» Text block
• • • • • • •

My implementation of this is I have a database that I manage the contents, and it has a field that either has plain text, a phone number, a URL or an email address. I was looking for an easy way to validate the input so I can have it properly formatted, ie. creating anchor tags for the url/email, and formatting the phone number how I have the other numbers formatted throughout the site. Any suggestions?

The below regex is from the wonderful Mastering Regular Expressions book. If you are not familiar with the free spacing/comments mode, I suggest you get familiar with it.
\b
# Match the leading part (proto://hostname, or just hostname)
(
# ftp://, http://, or https:// leading part
(ftp|https?)://[-\w]+(\.\w[-\w]*)+
|
# or, try to find a hostname with our more specific sub-expression
(?i: [a-z0-9] (?:[-a-z0-9]*[a-z0-9])? \. )+ # sub domains
# Now ending .com, etc. For these, require lowercase
(?-i: com\b
| edu\b
| biz\b
| gov\b
| in(?:t|fo)\b # .int or .info
| mil\b
| net\b
| org\b
| name\b
| coop\b
| aero\b
| museum\b
| [a-z][a-z]\b # two-letter country codes
)
)
# Allow an optional port number
( : \d+ )?
# The rest of the URL is optional, and begins with / . . .
(
/
# The rest are heuristics for what seems to work well
[^.!,?;"'<>()\[\]{}\s\x7F-\xFF]*
(?:
[.!,?]+ [^.!,?;"'<>()\[\]{}\s\x7F-\xFF]+
)*
)?

• • • • • • •

» Record extracts
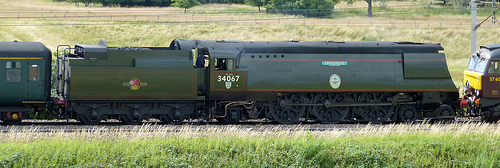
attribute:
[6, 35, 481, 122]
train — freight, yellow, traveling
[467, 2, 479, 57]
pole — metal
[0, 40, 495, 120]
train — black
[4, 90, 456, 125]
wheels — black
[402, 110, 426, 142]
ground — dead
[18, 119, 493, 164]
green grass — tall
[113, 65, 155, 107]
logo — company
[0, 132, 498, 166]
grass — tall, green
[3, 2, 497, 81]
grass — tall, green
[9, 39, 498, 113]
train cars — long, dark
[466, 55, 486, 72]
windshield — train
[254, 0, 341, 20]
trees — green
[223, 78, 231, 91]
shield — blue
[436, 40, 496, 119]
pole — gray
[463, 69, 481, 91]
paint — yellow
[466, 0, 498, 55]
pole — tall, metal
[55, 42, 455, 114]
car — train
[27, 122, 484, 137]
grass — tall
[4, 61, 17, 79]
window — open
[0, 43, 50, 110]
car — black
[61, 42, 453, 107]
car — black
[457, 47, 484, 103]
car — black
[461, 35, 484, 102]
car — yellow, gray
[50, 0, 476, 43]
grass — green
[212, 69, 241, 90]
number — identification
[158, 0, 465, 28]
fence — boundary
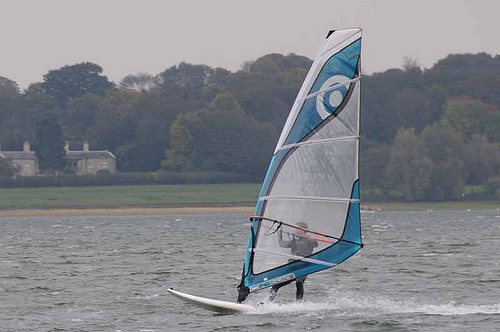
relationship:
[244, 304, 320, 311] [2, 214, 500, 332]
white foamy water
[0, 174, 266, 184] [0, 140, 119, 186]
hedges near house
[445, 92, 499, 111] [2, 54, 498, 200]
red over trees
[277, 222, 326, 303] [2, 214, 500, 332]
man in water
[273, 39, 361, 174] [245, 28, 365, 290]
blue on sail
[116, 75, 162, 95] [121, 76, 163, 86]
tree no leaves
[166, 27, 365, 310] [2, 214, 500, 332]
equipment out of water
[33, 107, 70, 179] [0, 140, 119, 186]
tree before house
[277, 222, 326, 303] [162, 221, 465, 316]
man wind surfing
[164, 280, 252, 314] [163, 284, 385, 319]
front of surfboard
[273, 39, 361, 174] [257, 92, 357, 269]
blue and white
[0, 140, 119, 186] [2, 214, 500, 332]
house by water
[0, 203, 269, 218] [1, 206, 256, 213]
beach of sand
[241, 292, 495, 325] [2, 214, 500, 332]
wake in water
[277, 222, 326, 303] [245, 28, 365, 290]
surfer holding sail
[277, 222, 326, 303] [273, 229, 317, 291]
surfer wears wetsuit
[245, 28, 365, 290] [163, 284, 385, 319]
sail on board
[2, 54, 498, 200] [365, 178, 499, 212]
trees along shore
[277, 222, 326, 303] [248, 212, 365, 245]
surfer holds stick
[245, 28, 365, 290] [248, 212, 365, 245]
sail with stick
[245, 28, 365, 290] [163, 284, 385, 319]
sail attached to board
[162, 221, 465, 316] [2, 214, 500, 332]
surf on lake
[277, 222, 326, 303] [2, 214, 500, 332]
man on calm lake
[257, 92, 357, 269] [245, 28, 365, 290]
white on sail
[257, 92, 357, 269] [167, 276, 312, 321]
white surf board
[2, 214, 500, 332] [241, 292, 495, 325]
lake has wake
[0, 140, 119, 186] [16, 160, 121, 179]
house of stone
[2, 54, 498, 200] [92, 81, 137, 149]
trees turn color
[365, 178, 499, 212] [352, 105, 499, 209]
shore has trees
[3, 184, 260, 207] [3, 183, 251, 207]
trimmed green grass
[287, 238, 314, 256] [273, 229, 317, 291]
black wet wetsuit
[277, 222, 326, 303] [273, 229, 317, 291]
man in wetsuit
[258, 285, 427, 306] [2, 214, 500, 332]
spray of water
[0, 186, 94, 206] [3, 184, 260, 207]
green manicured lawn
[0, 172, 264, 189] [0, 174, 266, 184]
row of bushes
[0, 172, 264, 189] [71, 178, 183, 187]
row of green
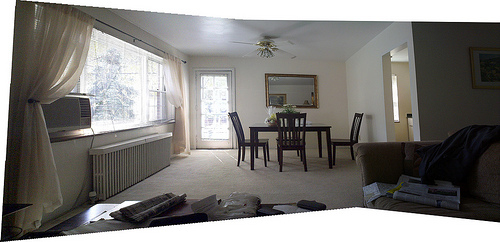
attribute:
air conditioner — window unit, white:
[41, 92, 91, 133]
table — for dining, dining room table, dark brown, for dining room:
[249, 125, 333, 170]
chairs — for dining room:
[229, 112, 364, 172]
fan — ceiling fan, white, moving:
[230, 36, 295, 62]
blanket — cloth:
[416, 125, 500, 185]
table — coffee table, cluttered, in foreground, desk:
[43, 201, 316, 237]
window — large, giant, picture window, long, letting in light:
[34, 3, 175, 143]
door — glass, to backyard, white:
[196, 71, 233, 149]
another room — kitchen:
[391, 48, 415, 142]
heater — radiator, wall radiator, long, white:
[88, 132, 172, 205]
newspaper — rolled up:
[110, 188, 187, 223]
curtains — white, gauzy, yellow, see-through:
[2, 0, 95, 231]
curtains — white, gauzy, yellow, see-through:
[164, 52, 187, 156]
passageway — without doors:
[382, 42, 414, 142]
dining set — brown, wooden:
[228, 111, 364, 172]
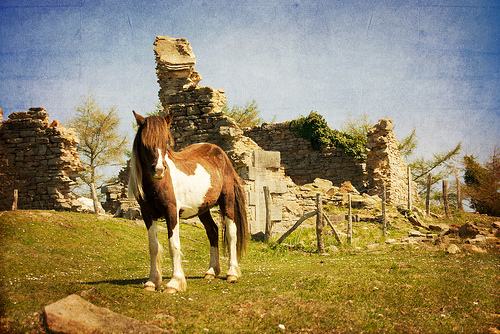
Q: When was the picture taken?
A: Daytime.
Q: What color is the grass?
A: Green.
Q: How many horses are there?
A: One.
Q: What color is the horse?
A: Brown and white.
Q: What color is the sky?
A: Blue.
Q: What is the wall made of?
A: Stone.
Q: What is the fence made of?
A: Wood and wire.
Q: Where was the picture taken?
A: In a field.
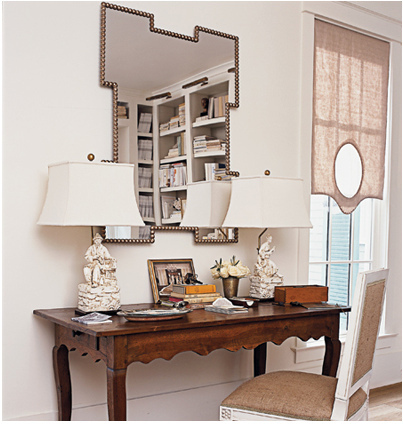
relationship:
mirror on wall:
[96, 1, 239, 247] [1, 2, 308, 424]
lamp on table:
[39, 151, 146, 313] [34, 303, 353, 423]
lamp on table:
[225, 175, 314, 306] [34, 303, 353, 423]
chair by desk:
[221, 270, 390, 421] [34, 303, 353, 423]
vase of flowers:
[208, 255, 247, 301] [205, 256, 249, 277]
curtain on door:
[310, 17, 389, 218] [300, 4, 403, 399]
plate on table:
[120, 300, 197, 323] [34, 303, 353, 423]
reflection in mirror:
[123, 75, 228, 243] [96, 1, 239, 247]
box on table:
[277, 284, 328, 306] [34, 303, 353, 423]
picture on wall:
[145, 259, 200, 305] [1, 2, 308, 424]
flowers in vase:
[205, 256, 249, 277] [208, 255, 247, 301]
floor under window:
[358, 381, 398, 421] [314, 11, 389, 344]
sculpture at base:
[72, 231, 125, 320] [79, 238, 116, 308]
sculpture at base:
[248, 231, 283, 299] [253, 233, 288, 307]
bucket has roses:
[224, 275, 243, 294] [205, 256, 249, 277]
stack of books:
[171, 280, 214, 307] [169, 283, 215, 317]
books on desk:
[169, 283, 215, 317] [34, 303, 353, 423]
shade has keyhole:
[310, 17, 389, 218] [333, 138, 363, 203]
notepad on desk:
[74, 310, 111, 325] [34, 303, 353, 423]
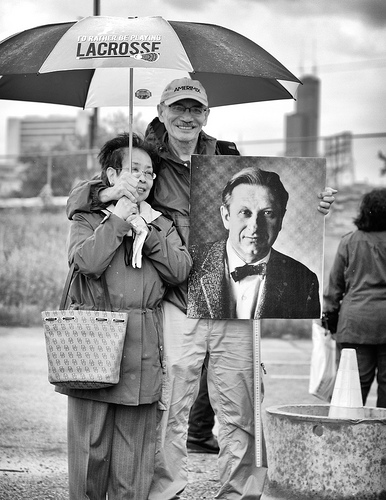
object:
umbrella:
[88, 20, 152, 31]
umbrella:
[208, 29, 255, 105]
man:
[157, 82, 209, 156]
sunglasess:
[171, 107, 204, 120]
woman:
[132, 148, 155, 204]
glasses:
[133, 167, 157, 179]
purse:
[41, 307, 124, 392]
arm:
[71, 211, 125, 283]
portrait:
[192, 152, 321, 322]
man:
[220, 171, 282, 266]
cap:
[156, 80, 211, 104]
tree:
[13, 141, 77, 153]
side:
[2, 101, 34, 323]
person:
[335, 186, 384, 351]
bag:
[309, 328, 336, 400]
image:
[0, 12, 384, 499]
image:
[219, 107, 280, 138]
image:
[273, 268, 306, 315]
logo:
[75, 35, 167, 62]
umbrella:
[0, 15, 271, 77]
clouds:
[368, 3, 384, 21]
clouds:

• • • • • • •

» Assigned task 1
Say whether each statement agrees with the URL-matching text, answering yes or no and quoting the deciding words of the text: (a) the regex was taken from the book Mastering Regular Expressions; (b) the port number in the regex is required; (c) the database field holds only URLs.
» Assigned task 2
Copy the URL-matching text word for word, taking everything from "The below regex" down to "familiar with it.".

» Expected output 1
(a) Yes: "The below regex is from the wonderful Mastering Regular Expressions book."
(b) No: "# Allow an optional port number"
(c) No: "it has a field that either has plain text, a phone number, a URL or an email address."

» Expected output 2
The below regex is from the wonderful Mastering Regular Expressions book. If you are not familiar with the free spacing/comments mode, I suggest you get familiar with it.